Looking back at our DataFrame we can delve into the related columns to see how many times each related artist appears as a result of having a relationship with another top artist.

counts = df.related.value_counts() 
counts

Using the above data we can modify our nodes to adapt to the frequencies in which the node appears, as well as provide that frequency in the node metadata.

for node in g.nodes:
    freq = str(counts.get(node['id'], 1))
    # nodes with a value will scale their size
    # nodes with a title will include a hover tooltip on the node
    node.update({"value": freq, "title": f"Frequency: {freq}"})
g.nodes[0]

We can also tweak the colors of the edges. Default pyvis behavior is to color the edges the based on the color of the source node. By configuring our Network to inherit edge colors from the destination nodes we can benefit from seeing how our source artists relate to the related artists:

g.inherit_edge_colors("to")
g.show("extra/smodded.html")

Edge metadata

Just how we demonstrated adding labels to the nodes on hover, we can also add labels to edges in the same manner. Just like nodes, the title attribute of the edges can be supplied to render a hoverable tooltip to display edge information:

for e in g.edges:
    edge_label = f'{e["from"]} ---> {e["to"]}'
    e.update({"title": edge_label})
g.edges[0]

Try hovering over an edge below to see the effect!

g.show("extra/sedgetitles.html")

Now it is much easier to tell which artists contribute to the listening pattern displayed. The bigger the node, the more it appears as a related artist to the top listened. Furthermore, nodes with green edges between them, indicate that they each appear in each other's related artists list.

Layout

Due to pyvis' default physics settings, initial network graphs may contain undesirable features. For example, our graph so far has adapted well to spacing out clusters and drawing them nicely. However, the more dense clusters contain overlapping nodes. Internal physics parameters can be tweaked to result in desired layout, and pyvis offers a sandbox-like approach to generating layout parameters.

Achieve this with the show_buttons() method, which will attach a set of tweakable options to the graph in order to adjust settings in a live setting.
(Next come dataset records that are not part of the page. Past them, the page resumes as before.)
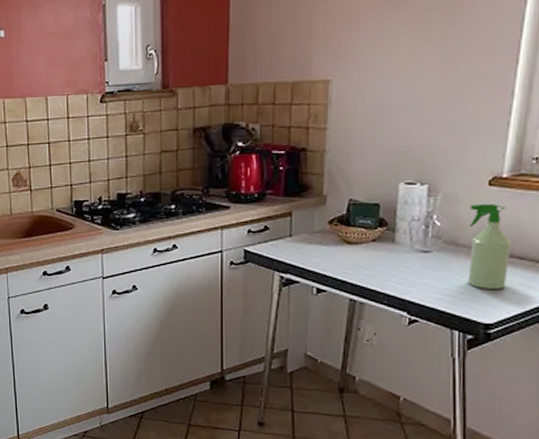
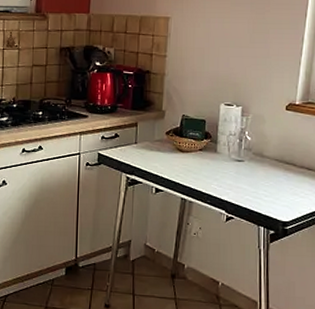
spray bottle: present [468,203,512,289] -> none [271,124,303,193]

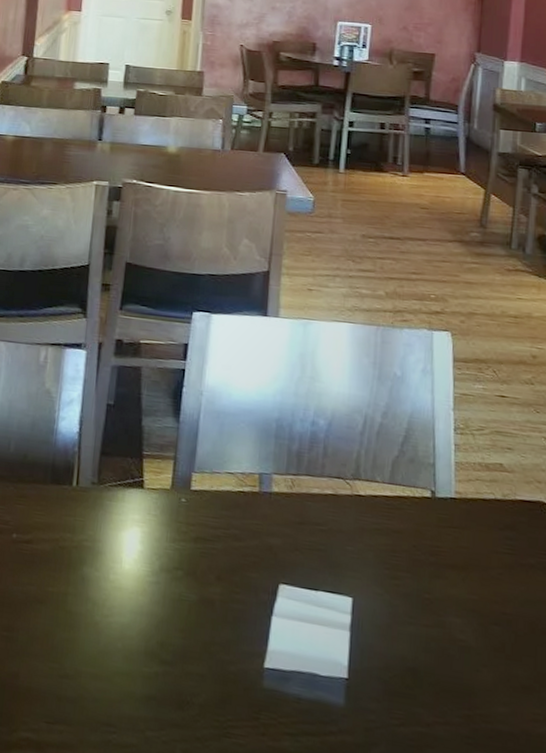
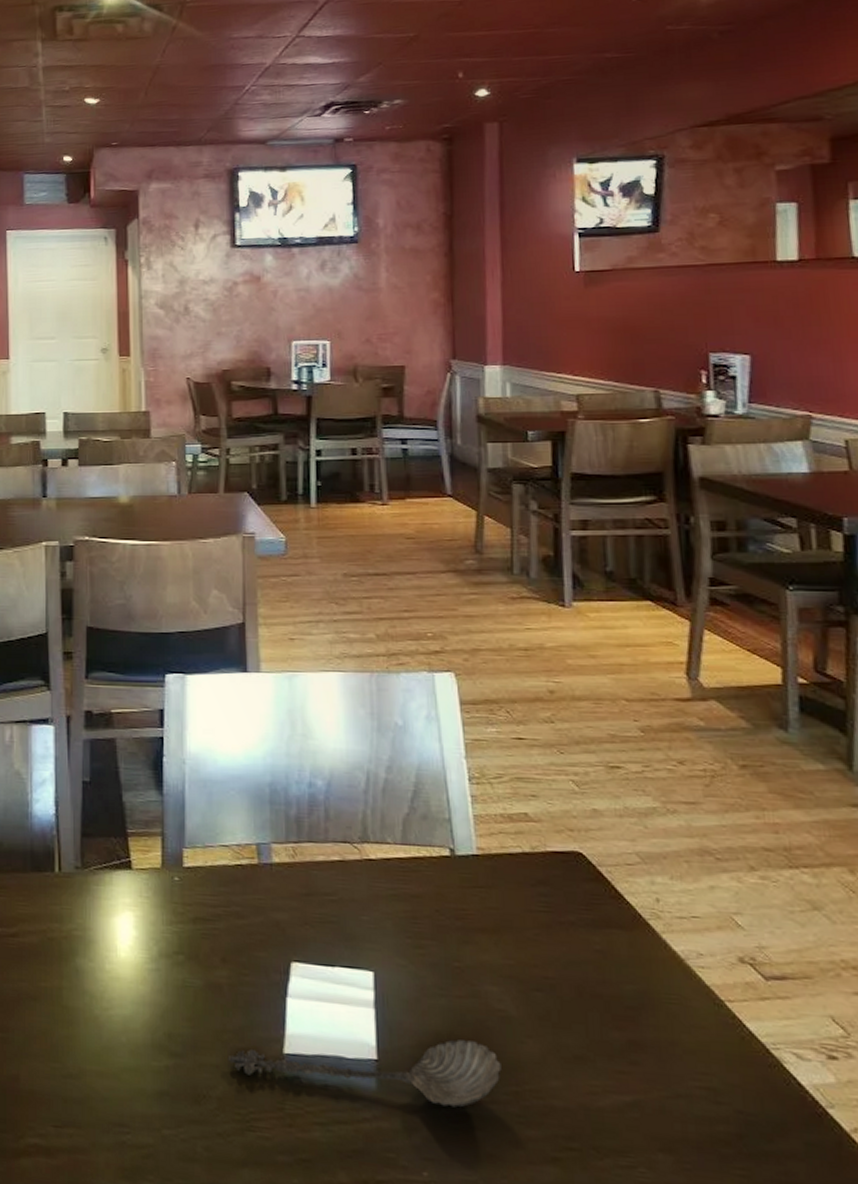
spoon: none [212,661,457,727] -> present [227,1039,502,1108]

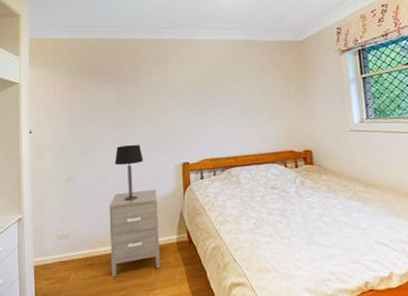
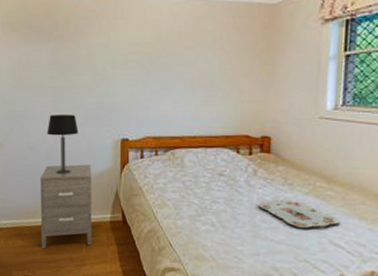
serving tray: none [308,205,382,230] -> present [257,199,340,228]

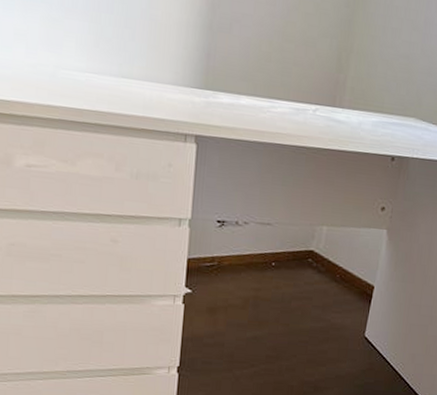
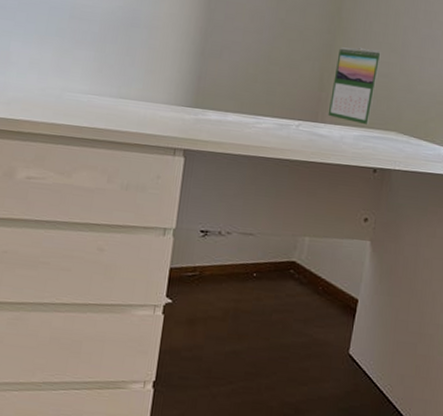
calendar: none [346,23,402,111] -> present [327,47,381,126]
Use the scroll wheel on the resulting graph to access and tweak the modifiers.

g.show_buttons(filter_="physics") # only show physics options
g.show("extra/sbuttons.html")

We need to tweak the Network's options. Examining the options member we see the following:

g.options

So, using the settings UI to adjust parameters until satisfied with the layout, you can copy and paste the output from the generate options button to update the Network's internal options dict. I found the barnesHut solver to be best with the below settings:

g.options.__dict__.update({
  "physics": {
    "barnesHut": {
      "gravitationalConstant": -8500,
      "centralGravity": 0.95,
      "springLength": 195
    },
    "minVelocity": 0.75
  }
})
g.options
g.conf = False # this is needed at the moment when reverting from a show_buttons call
g.options.__dict__.update({
    "configure": {
        "enabled": False
    }
})

g.show("extra/sfinal.html")

Conclusion

Pyvis is a powerful tool to incorporate in any data analysis task dealing with relationships between data points or topological structures. With a familiar approach to building our data Network data structures, you have seen that visualization of the results is quick and easy. Additional customization is supported to accomodate specific layout needs as well -- all supported within a Jupyter Notebook environment.

Pyvis is open source, additional feedback/feature requests and contribution is welcome! Check out pyvis on github, or check out the documentation on readthedocs.